Terry McMahon has brought Irish audiences a stunning piece of work that continues to push the boundaries for Irish cinema. The piece comes after a hugely successful 2014 for Irish film with the likes of John Michael McDonagh’s dark comedy, Calvary, and Lenny Abrahamson’s quirky hit, Frank. The pressure is on this year for films that live up to such predecessors.
Patrick’s Day certainly sets the tone for Irish film in 2015 and grabs your attention from the first scene. Irish actor Moe Dunford gives a stunning and heartbreaking performance as schizophrenic 26-year-old Patrick Fitzgerald. Patrick’s world takes on new meaning when he meets a depressed air hostess Karen Prescott (Catherine Walker), but his mother Kerry Fox refuses to loosen the tight grip she has on her adult son.

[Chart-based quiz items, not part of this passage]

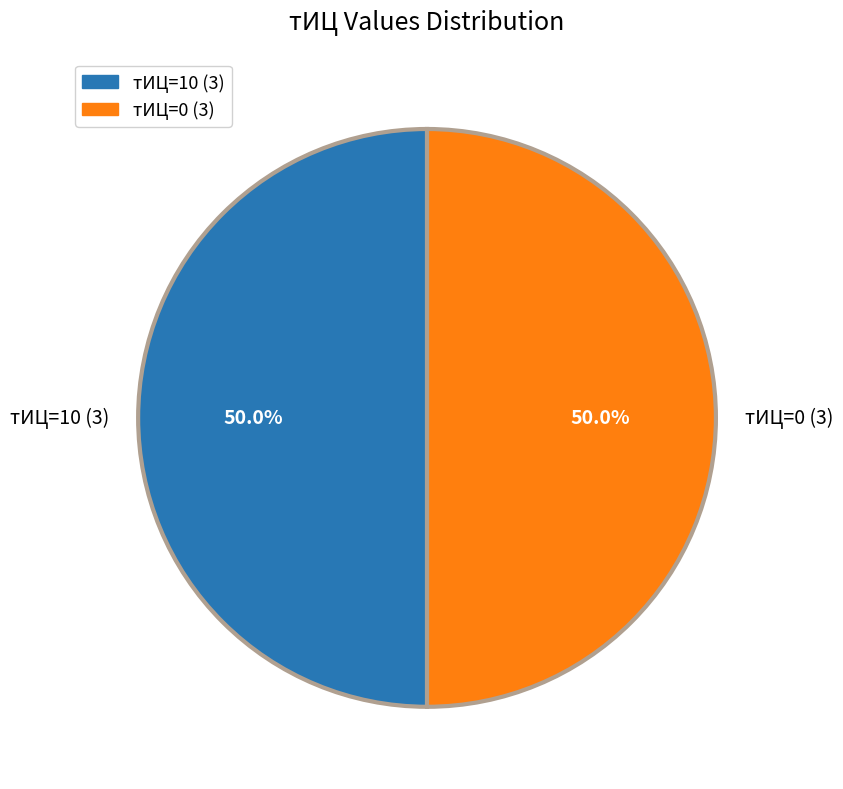

Combined, what portion of the pie is тИЦ=0 (3) and тИЦ=10 (3)?

100.0%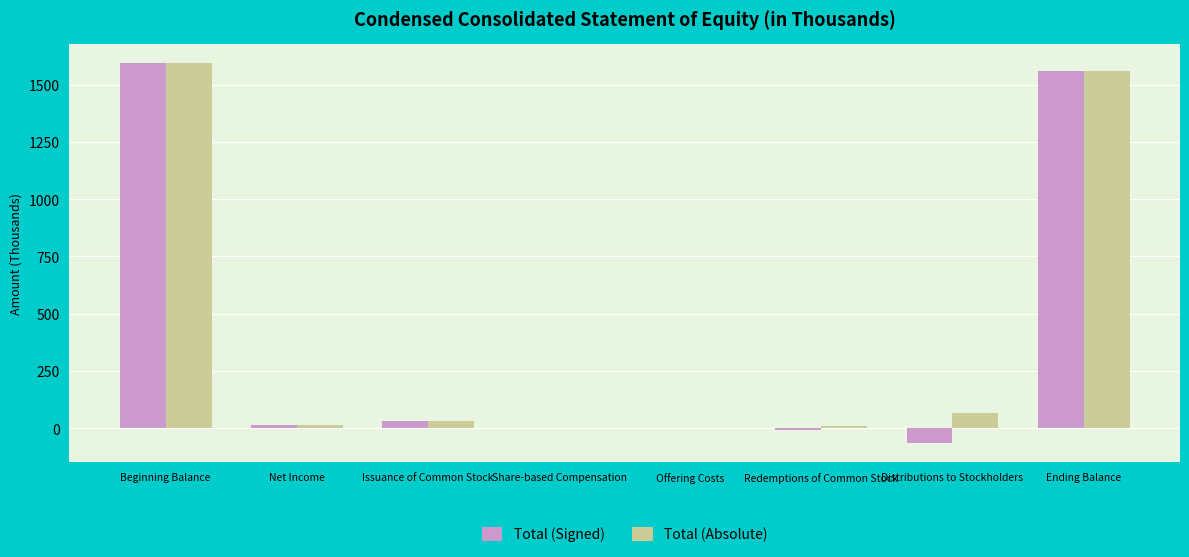

The value of Total (Absolute) at Share-based Compensation is 0.3. True or false?

True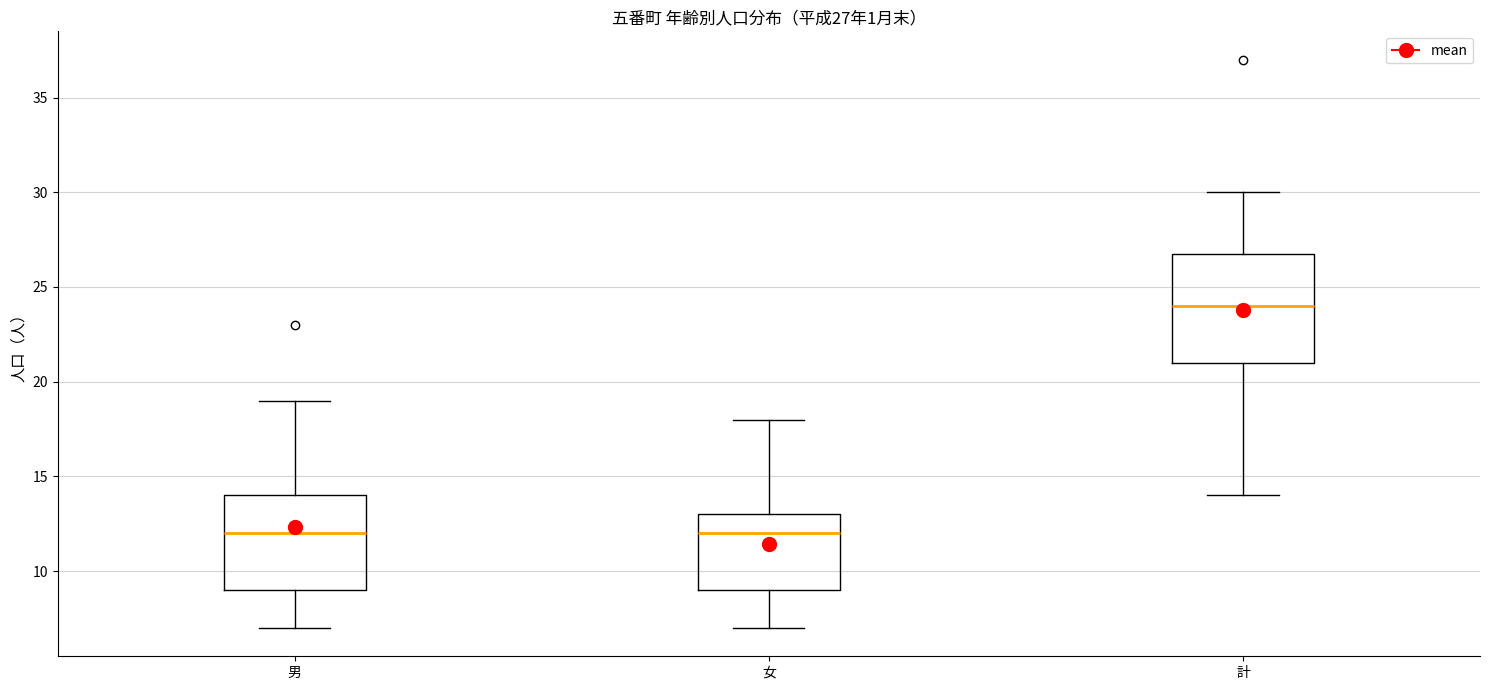

Which box is the tallest, from its lower edge to its upper edge?

計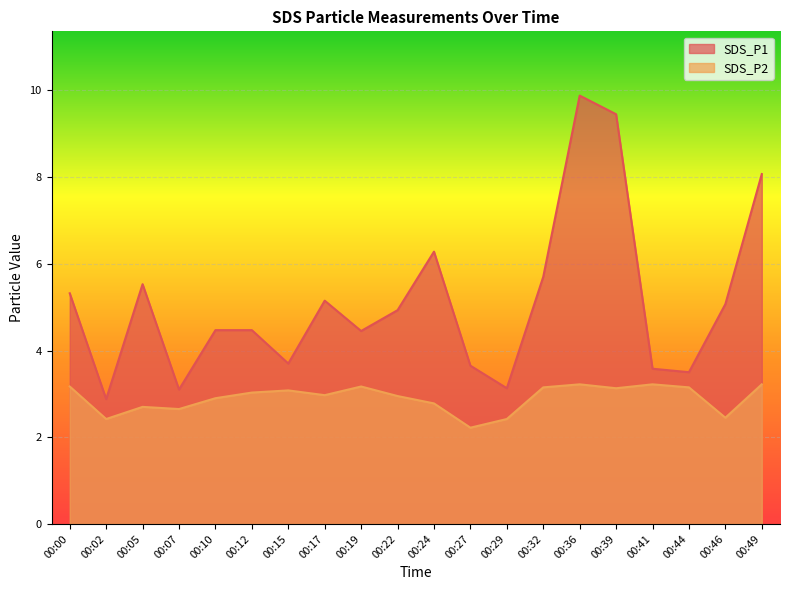

True or false: SDS_P1 has more than 0 points higher than both neighbors.

True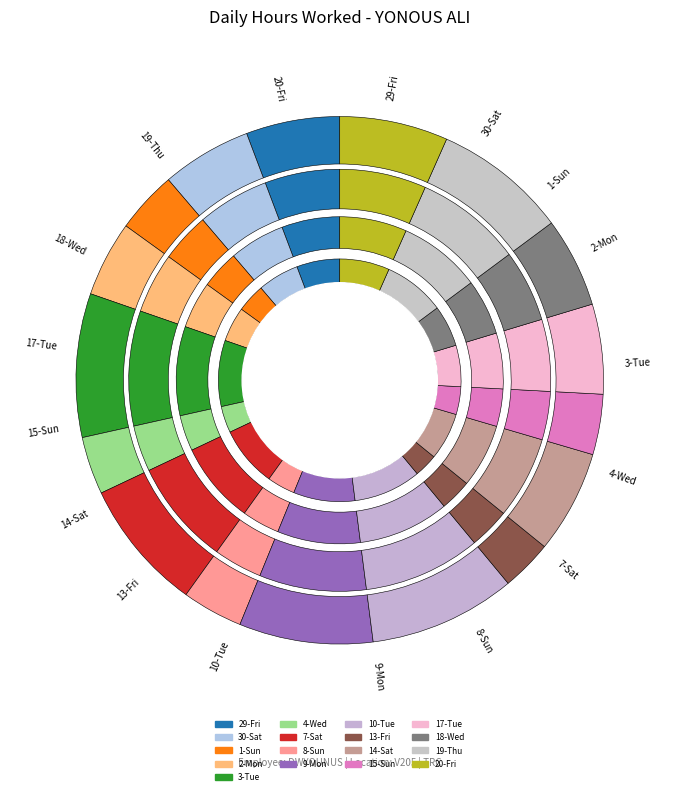

Between 4-Wed and 15-Sun, which is larger?

15-Sun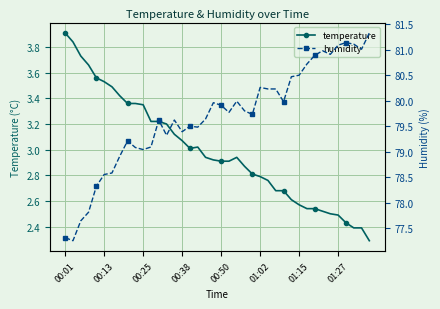

What is the average value of the humidity series?

79.7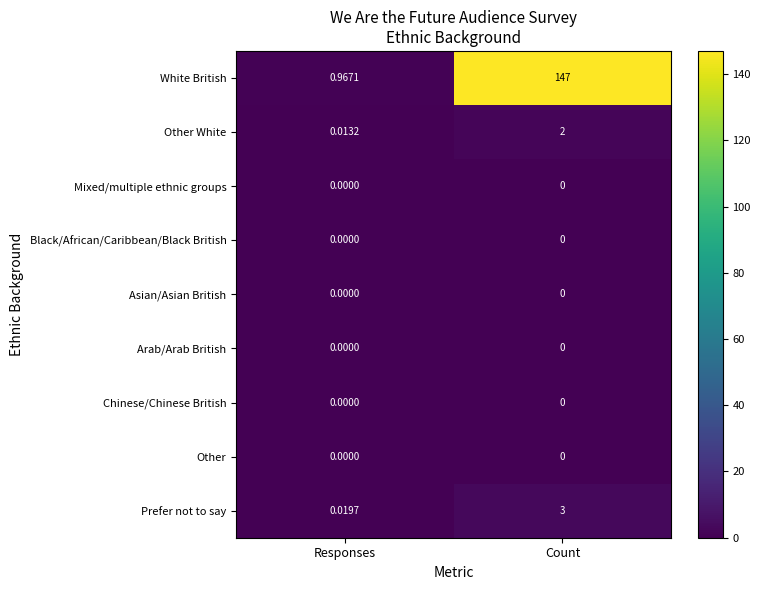

Which series has the widest spread of values?

White British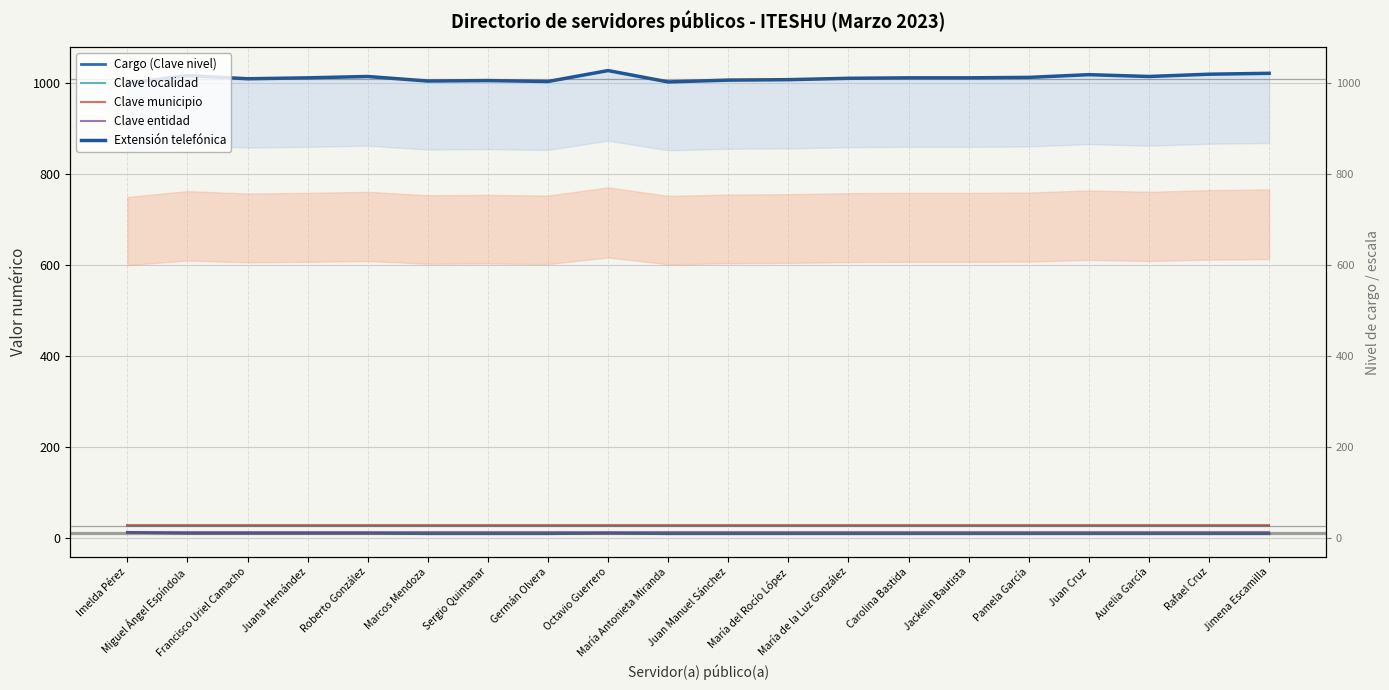

What is the total value across all series at Juana Hernández?

1089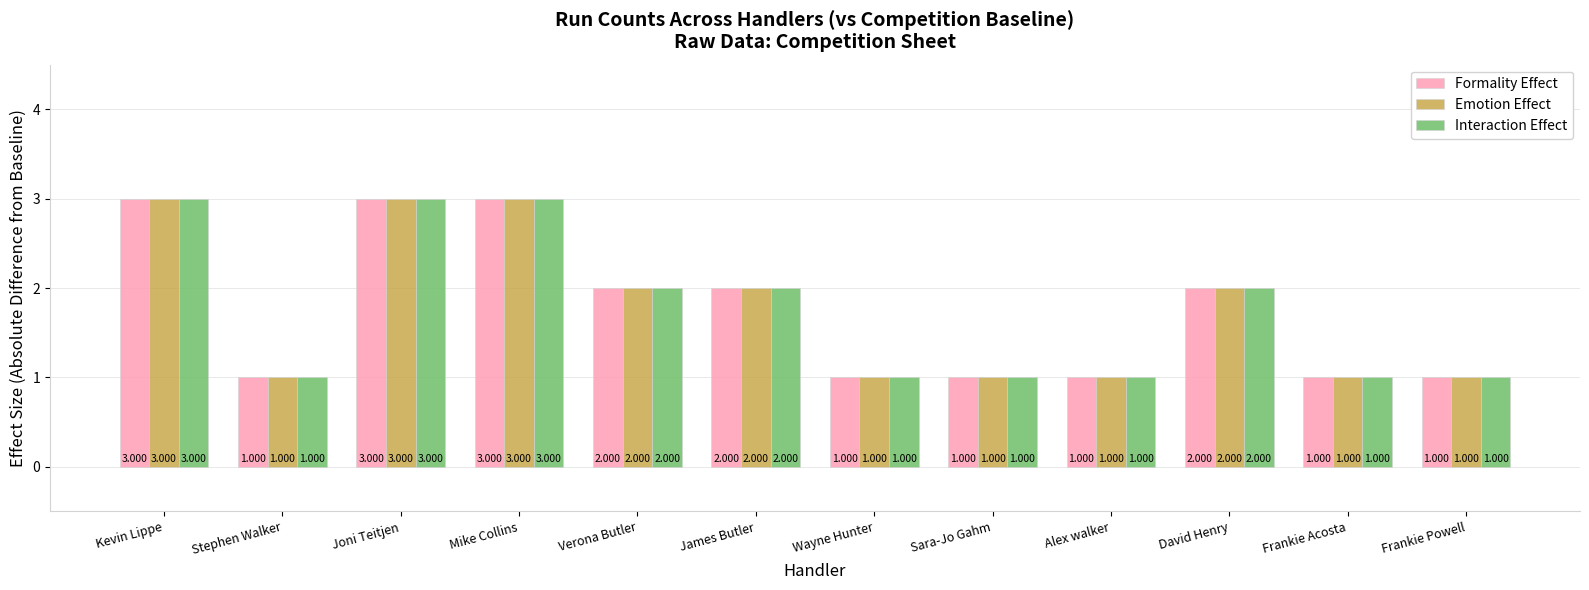

At which label does Interaction Effect first exceed 2?

Kevin Lippe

Following the development of Patrick and his first real experience of love, sex and independence, his controlling and protective mother does everything in her power to break up the union, with the help of a jaded garda, John Freeman (Philip Jackson). Dunford’s portrayal of a naïve and troubled young man living in a mental institution is truly breathtaking and devastating. The supporting cast adds to the rawness of the film.
The striking cinematography by Michael Lavelle captures the essence of the story and brings it to life. Patrick’s journey is one that will make you laugh, cry and inspire you. Patrick’s Day brings mental health issues to the forefront and does so in a respectful, realistic and highly emotive manner. The message of this film certainly comes to life.
It is safe to say the bar has been raised for 2015 Irish film and I urge you all to see this spectacular film this year.